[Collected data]
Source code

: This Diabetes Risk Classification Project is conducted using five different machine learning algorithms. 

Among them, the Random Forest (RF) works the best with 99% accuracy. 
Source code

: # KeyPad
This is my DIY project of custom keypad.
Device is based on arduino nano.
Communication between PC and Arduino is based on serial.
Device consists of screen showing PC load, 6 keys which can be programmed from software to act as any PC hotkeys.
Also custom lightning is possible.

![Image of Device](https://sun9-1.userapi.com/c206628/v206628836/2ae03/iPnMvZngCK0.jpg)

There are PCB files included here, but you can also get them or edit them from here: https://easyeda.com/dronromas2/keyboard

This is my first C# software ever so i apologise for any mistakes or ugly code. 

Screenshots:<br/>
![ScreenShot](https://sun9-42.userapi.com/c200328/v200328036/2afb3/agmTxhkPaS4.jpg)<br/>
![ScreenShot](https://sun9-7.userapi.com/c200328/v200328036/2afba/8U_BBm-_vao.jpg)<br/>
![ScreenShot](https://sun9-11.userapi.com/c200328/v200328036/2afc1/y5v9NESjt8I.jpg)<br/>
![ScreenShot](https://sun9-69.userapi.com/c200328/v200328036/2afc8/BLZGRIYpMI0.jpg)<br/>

**What needs to be done:**
Reproduce every one of the records above verbatim, changing nothing.

**Task answer:**
Source code

: This Diabetes Risk Classification Project is conducted using five different machine learning algorithms. 

Among them, the Random Forest (RF) works the best with 99% accuracy. 
Source code

: # KeyPad
This is my DIY project of custom keypad.
Device is based on arduino nano.
Communication between PC and Arduino is based on serial.
Device consists of screen showing PC load, 6 keys which can be programmed from software to act as any PC hotkeys.
Also custom lightning is possible.

![Image of Device](https://sun9-1.userapi.com/c206628/v206628836/2ae03/iPnMvZngCK0.jpg)

There are PCB files included here, but you can also get them or edit them from here: https://easyeda.com/dronromas2/keyboard

This is my first C# software ever so i apologise for any mistakes or ugly code. 

Screenshots:<br/>
![ScreenShot](https://sun9-42.userapi.com/c200328/v200328036/2afb3/agmTxhkPaS4.jpg)<br/>
![ScreenShot](https://sun9-7.userapi.com/c200328/v200328036/2afba/8U_BBm-_vao.jpg)<br/>
![ScreenShot](https://sun9-11.userapi.com/c200328/v200328036/2afc1/y5v9NESjt8I.jpg)<br/>
![ScreenShot](https://sun9-69.userapi.com/c200328/v200328036/2afc8/BLZGRIYpMI0.jpg)<br/>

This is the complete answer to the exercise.